Reading: Separation of Duties? Excuse for Billables? Lack of Experience?
Separation of Duties? Excuse for Billables? Lack of Experience?

Warning: This is not legal advice; this is common sense advice ~ talk to your corporate counsel before you do anything. Max is not my friend’s real name.

Max is mad. Actually, Max is furious.

The latest report on software development from the organization’s consultant, a Big 4 Firm, concluded that his organization needed more separation of duties. For the last 2 years, Max’s teams have been attempting to implement Continuous Deployment, and every turn the implementation of Continuous Deployment was stifled by self-imposed corporate governance. Max needed advice.

At a high level in my non-lawyer basic premise, Separation of Duties controls are to ensure changing the software is done with intent and validation for correctness. It is simple governance that describes the process to deploy the software.
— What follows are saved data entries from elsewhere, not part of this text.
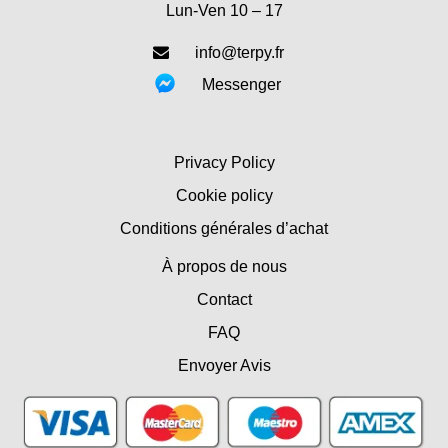
Lun-Ven 10 – 17
info@terpy.fr
Messenger
Privacy Policy
Cookie policy
Conditions générales d’achat
À propos de nous
Contact
FAQ
Envoyer Avis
Continuous Deployment is the practice of allowing a commit of code to pass through validated, often automated pipelines, and be automatically released to production. This practice has been around since the beginning of the 2000s. The value of Continuous Deployment is the automated pipeline gives developers rapids feedback on the quality of the code within minutes. In enhance, a developer can safely push a commit of code to production and follow corporate governance. It is a great practice to reduce cycle time and increase quality.

In fact, Separation of Duties and Continuous Deployment are extremely compatible. Since Continuous Deployment replaces manual human steps with automated, repeatable steps, Separation of Duties becomes easier to audit. This fact allows me to speculate on his consulting firm’s point of view.

  1. The account manager of Big 4 Firm does understand Continuous Deployment and Separation Duties and was operating under the premises of pre-2000s.
  2. There is too much billable value in having one team for development, one team for testing, one team for deployment, and dozens of business analysis and project managers. Implementing Continuous Deployment would eliminate most of these hand-offs and roles.
  3. The Big 4 Firm has never successfully implemented Continuous Deployment and is giving advice that has worked for other customers in the past.

For Max to implement Continuous Deployment, he will need to change corporate governance. To start these conversations, the first question Max needs to ask is for either his organization or the consulting firm to rewrite corporate governance so that only two people are required to deploy the software.

We ask that question to prompt the real question– why is a Big 4 managing our strategy? Does this still align with our strategic goals?  It will also become clear that Max’s organization needs to take more ownership in their corporate governance and align their deployment strategies to their organization strategies.